In their latest book, The Healing Self, Deepak Chopra, MD and Rudolph E. Tanzi, Ph.D. guide us into this new vision of disease prevention, “incremental medicine,” which looks at the trails of most lifestyle disorders with symptoms surfacing later in life. These diseases include dementia (such as Alzheimer’s), hypertension, heart disease, cancer, diabetes, and depression. The authors’ assertion about how to be well and prevent disease is simple:
“Suddenly it’s not about isolated factors like not smoking, losing weight, going to the gym, and worrying about stress. It’s about a continuous style of living where self-care matters every day in every way. “(The Healing Self, page 9)
This means that self-care is not just about responding to stress or engaging in recovery time to just overdo it again. In order to remain healthy and prevent disease, we ourselves are responsible for our own maintenance. For lawyers, think of it as “personal accountability” for your own health. This means no one or no thing outside of us can do this job. And this means that if we don’t put our health first, we cannot expect to be disease-free as we age.

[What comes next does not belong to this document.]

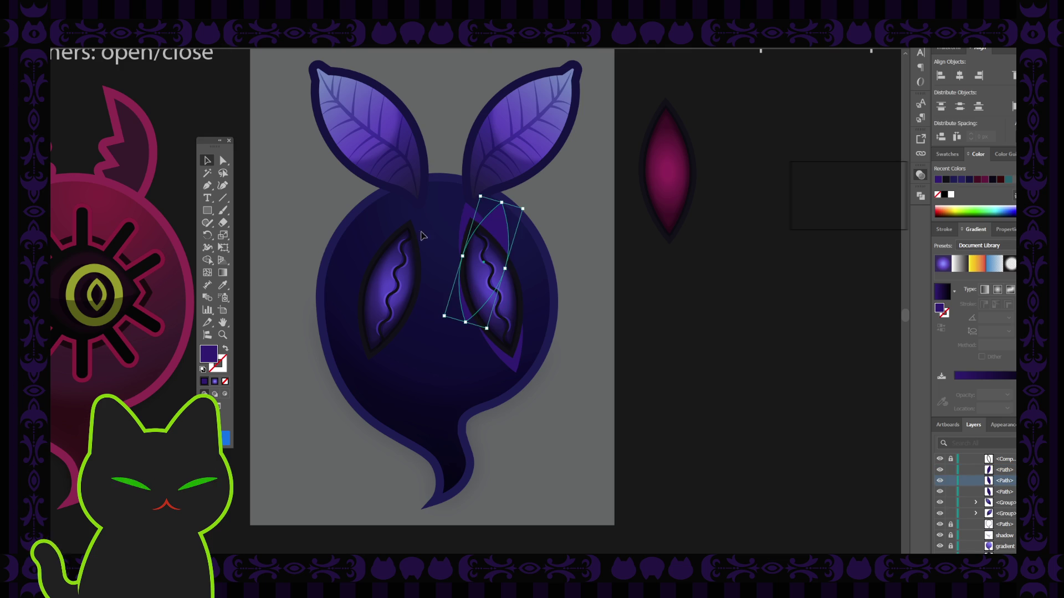
key(ctrl+z)
key(ctrl+z)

But lawyers just don’t have the time, right? Client and firm demands are paramount and we are responsible for other people’s lives. Yes, this is true. But in the end, literally, can we help anyone else if we are not well ourselves? There is a lot of information out there about health and wellness, and it can be overwhelming. It is difficult to discern what is most important and as perfectionists we give up if we can’t do it all.
So let’s start at the beginning. First, we must acknowledge that our health and wellness is our own responsibility. We must step up and become accountable for ourselves. This is the concept in my New Billable Hour™ system. The concept is to bill yourself as your own client first, before you bill your other clients. [For more information on the system, you can get a free copy of my book, The New Billable Hour, at www.newbillablehour.com.] Essentially, as Chopra and Tanzi are uncovering, this is actually the secret to avoiding the diseases that are a result of a lifestyle of always taking care of others at the expense of our own health.
I get it. We have legal and ethical obligations take care of our clients first. We feel guilty for not working on client cases and for taking breaks. We struggle with priorities and our time gets sucked up with work. And then our health suffers. We rationalize that we’ll care for ourselves later and work hard now. But as we know, and the medical world is confirming, we are just borrowing from the future.
The choices we make now will manifest in the quality of our life now and in the future. And if we don’t take personal accountability, how can we expect those close to us and our clients to do so? The time is now, to take small but impactful steps toward healing ourselves and taking our wellness literally into our own hands.